======== Record set ========
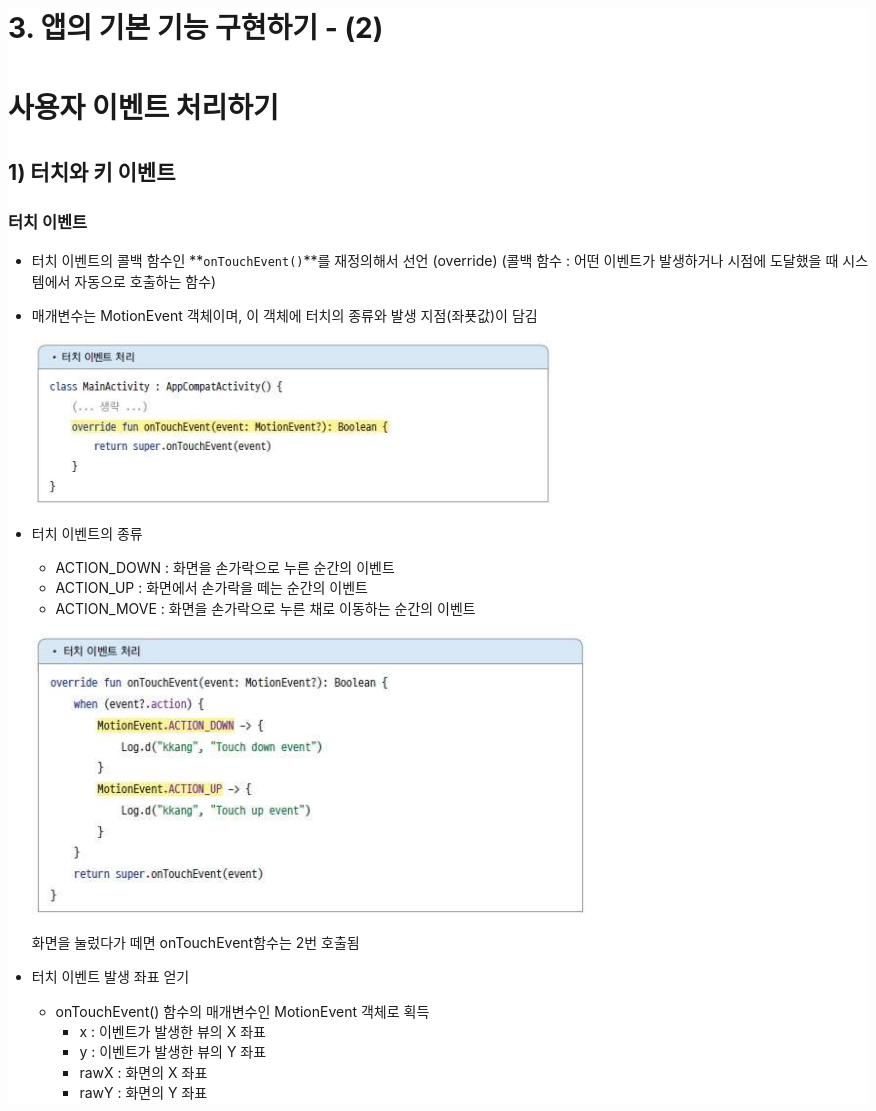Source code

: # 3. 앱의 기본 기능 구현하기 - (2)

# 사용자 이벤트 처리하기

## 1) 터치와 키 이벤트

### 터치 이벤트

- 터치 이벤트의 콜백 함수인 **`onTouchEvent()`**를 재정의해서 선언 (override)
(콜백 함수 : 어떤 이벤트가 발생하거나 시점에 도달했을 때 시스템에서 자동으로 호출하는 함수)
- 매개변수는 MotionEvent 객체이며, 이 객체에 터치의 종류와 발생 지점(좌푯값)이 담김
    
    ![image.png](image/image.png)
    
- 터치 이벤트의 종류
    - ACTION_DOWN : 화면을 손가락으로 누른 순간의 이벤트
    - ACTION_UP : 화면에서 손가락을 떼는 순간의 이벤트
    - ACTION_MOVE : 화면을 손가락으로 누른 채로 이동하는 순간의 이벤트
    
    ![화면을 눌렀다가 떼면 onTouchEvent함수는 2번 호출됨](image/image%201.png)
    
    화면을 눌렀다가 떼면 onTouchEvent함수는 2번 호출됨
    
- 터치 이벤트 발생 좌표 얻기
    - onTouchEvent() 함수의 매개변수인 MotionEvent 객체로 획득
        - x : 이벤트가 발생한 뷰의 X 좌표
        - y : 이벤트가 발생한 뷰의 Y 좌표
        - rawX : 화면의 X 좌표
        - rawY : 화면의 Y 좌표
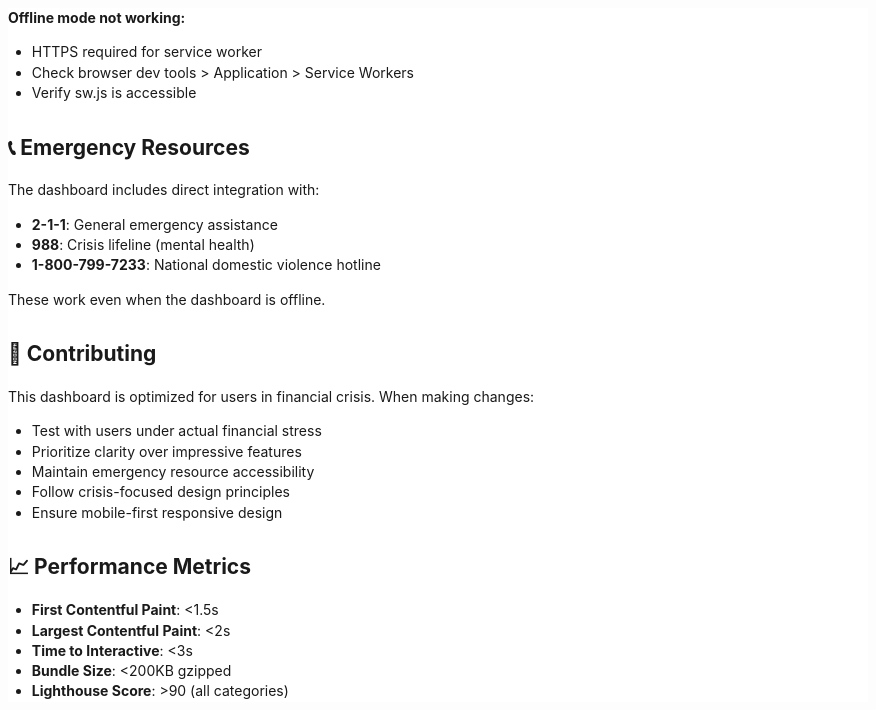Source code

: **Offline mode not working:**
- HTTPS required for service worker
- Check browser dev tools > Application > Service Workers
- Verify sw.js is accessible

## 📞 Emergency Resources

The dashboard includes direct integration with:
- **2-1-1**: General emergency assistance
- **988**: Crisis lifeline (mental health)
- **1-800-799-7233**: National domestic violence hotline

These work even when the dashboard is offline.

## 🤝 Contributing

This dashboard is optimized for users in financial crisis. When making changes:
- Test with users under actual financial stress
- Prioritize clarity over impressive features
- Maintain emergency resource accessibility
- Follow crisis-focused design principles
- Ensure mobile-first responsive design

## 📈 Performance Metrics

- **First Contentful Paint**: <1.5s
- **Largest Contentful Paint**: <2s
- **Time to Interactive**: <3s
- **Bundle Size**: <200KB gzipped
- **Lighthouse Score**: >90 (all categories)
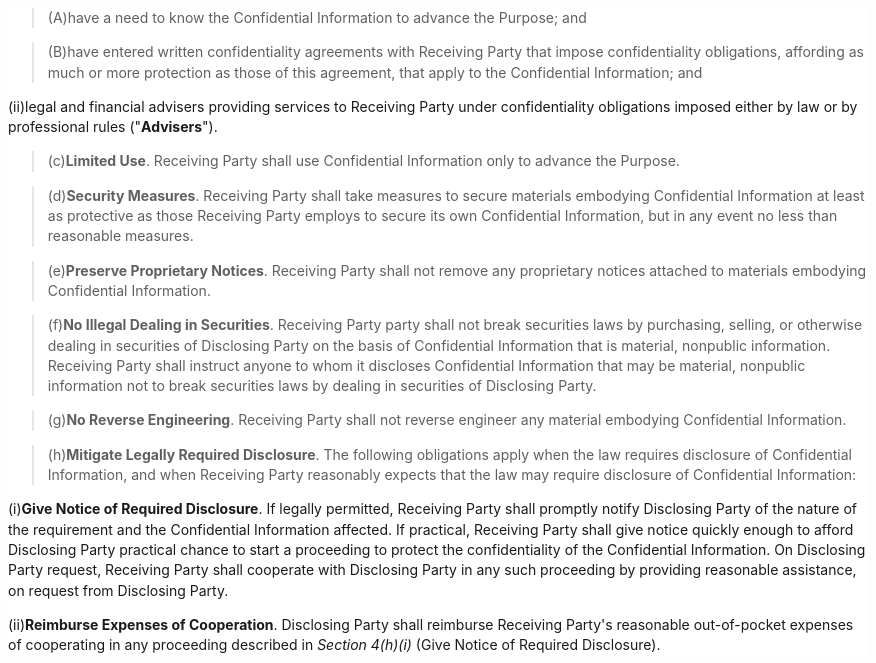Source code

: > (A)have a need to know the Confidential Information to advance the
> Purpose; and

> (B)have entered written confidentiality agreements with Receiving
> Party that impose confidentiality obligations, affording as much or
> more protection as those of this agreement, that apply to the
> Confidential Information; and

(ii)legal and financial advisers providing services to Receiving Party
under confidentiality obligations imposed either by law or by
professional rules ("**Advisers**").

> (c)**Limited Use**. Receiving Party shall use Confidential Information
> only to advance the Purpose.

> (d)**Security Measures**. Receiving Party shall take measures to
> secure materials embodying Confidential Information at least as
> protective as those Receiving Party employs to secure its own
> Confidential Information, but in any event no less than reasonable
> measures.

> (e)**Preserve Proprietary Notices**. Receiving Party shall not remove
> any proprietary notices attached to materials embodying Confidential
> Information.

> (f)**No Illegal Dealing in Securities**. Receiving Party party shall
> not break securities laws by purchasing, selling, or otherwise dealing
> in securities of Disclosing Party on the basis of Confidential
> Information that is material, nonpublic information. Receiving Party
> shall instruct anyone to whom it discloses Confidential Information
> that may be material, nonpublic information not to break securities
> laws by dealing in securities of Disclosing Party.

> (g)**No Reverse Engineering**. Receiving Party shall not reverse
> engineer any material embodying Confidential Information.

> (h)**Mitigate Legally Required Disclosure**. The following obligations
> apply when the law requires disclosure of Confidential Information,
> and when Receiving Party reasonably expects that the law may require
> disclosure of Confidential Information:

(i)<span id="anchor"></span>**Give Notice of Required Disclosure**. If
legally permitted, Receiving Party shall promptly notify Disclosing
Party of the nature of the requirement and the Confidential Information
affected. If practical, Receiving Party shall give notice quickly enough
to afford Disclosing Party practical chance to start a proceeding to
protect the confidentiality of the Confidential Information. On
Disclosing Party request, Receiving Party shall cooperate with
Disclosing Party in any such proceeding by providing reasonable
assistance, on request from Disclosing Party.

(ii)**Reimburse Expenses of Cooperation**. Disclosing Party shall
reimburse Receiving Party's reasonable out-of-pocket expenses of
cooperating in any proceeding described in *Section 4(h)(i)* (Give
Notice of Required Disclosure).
========
# [Try it]
Across all the lines above, repeat the wording exactly and omit the pictures.

# [Output below]
Source code

: # 3. 앱의 기본 기능 구현하기 - (2)

# 사용자 이벤트 처리하기

## 1) 터치와 키 이벤트

### 터치 이벤트

- 터치 이벤트의 콜백 함수인 **`onTouchEvent()`**를 재정의해서 선언 (override)
(콜백 함수 : 어떤 이벤트가 발생하거나 시점에 도달했을 때 시스템에서 자동으로 호출하는 함수)
- 매개변수는 MotionEvent 객체이며, 이 객체에 터치의 종류와 발생 지점(좌푯값)이 담김
    
    ![image.png](image/image.png)
    
- 터치 이벤트의 종류
    - ACTION_DOWN : 화면을 손가락으로 누른 순간의 이벤트
    - ACTION_UP : 화면에서 손가락을 떼는 순간의 이벤트
    - ACTION_MOVE : 화면을 손가락으로 누른 채로 이동하는 순간의 이벤트
    
    ![화면을 눌렀다가 떼면 onTouchEvent함수는 2번 호출됨](image/image%201.png)
    
    화면을 눌렀다가 떼면 onTouchEvent함수는 2번 호출됨
    
- 터치 이벤트 발생 좌표 얻기
    - onTouchEvent() 함수의 매개변수인 MotionEvent 객체로 획득
        - x : 이벤트가 발생한 뷰의 X 좌표
        - y : 이벤트가 발생한 뷰의 Y 좌표
        - rawX : 화면의 X 좌표
        - rawY : 화면의 Y 좌표
Source code

: **Offline mode not working:**
- HTTPS required for service worker
- Check browser dev tools > Application > Service Workers
- Verify sw.js is accessible

## 📞 Emergency Resources

The dashboard includes direct integration with:
- **2-1-1**: General emergency assistance
- **988**: Crisis lifeline (mental health)
- **1-800-799-7233**: National domestic violence hotline

These work even when the dashboard is offline.

## 🤝 Contributing

This dashboard is optimized for users in financial crisis. When making changes:
- Test with users under actual financial stress
- Prioritize clarity over impressive features
- Maintain emergency resource accessibility
- Follow crisis-focused design principles
- Ensure mobile-first responsive design

## 📈 Performance Metrics

- **First Contentful Paint**: <1.5s
- **Largest Contentful Paint**: <2s
- **Time to Interactive**: <3s
- **Bundle Size**: <200KB gzipped
- **Lighthouse Score**: >90 (all categories)
Source code

: > (A)have a need to know the Confidential Information to advance the
> Purpose; and

> (B)have entered written confidentiality agreements with Receiving
> Party that impose confidentiality obligations, affording as much or
> more protection as those of this agreement, that apply to the
> Confidential Information; and

(ii)legal and financial advisers providing services to Receiving Party
under confidentiality obligations imposed either by law or by
professional rules ("**Advisers**").

> (c)**Limited Use**. Receiving Party shall use Confidential Information
> only to advance the Purpose.

> (d)**Security Measures**. Receiving Party shall take measures to
> secure materials embodying Confidential Information at least as
> protective as those Receiving Party employs to secure its own
> Confidential Information, but in any event no less than reasonable
> measures.

> (e)**Preserve Proprietary Notices**. Receiving Party shall not remove
> any proprietary notices attached to materials embodying Confidential
> Information.

> (f)**No Illegal Dealing in Securities**. Receiving Party party shall
> not break securities laws by purchasing, selling, or otherwise dealing
> in securities of Disclosing Party on the basis of Confidential
> Information that is material, nonpublic information. Receiving Party
> shall instruct anyone to whom it discloses Confidential Information
> that may be material, nonpublic information not to break securities
> laws by dealing in securities of Disclosing Party.

> (g)**No Reverse Engineering**. Receiving Party shall not reverse
> engineer any material embodying Confidential Information.

> (h)**Mitigate Legally Required Disclosure**. The following obligations
> apply when the law requires disclosure of Confidential Information,
> and when Receiving Party reasonably expects that the law may require
> disclosure of Confidential Information:

(i)<span id="anchor"></span>**Give Notice of Required Disclosure**. If
legally permitted, Receiving Party shall promptly notify Disclosing
Party of the nature of the requirement and the Confidential Information
affected. If practical, Receiving Party shall give notice quickly enough
to afford Disclosing Party practical chance to start a proceeding to
protect the confidentiality of the Confidential Information. On
Disclosing Party request, Receiving Party shall cooperate with
Disclosing Party in any such proceeding by providing reasonable
assistance, on request from Disclosing Party.

(ii)**Reimburse Expenses of Cooperation**. Disclosing Party shall
reimburse Receiving Party's reasonable out-of-pocket expenses of
cooperating in any proceeding described in *Section 4(h)(i)* (Give
Notice of Required Disclosure).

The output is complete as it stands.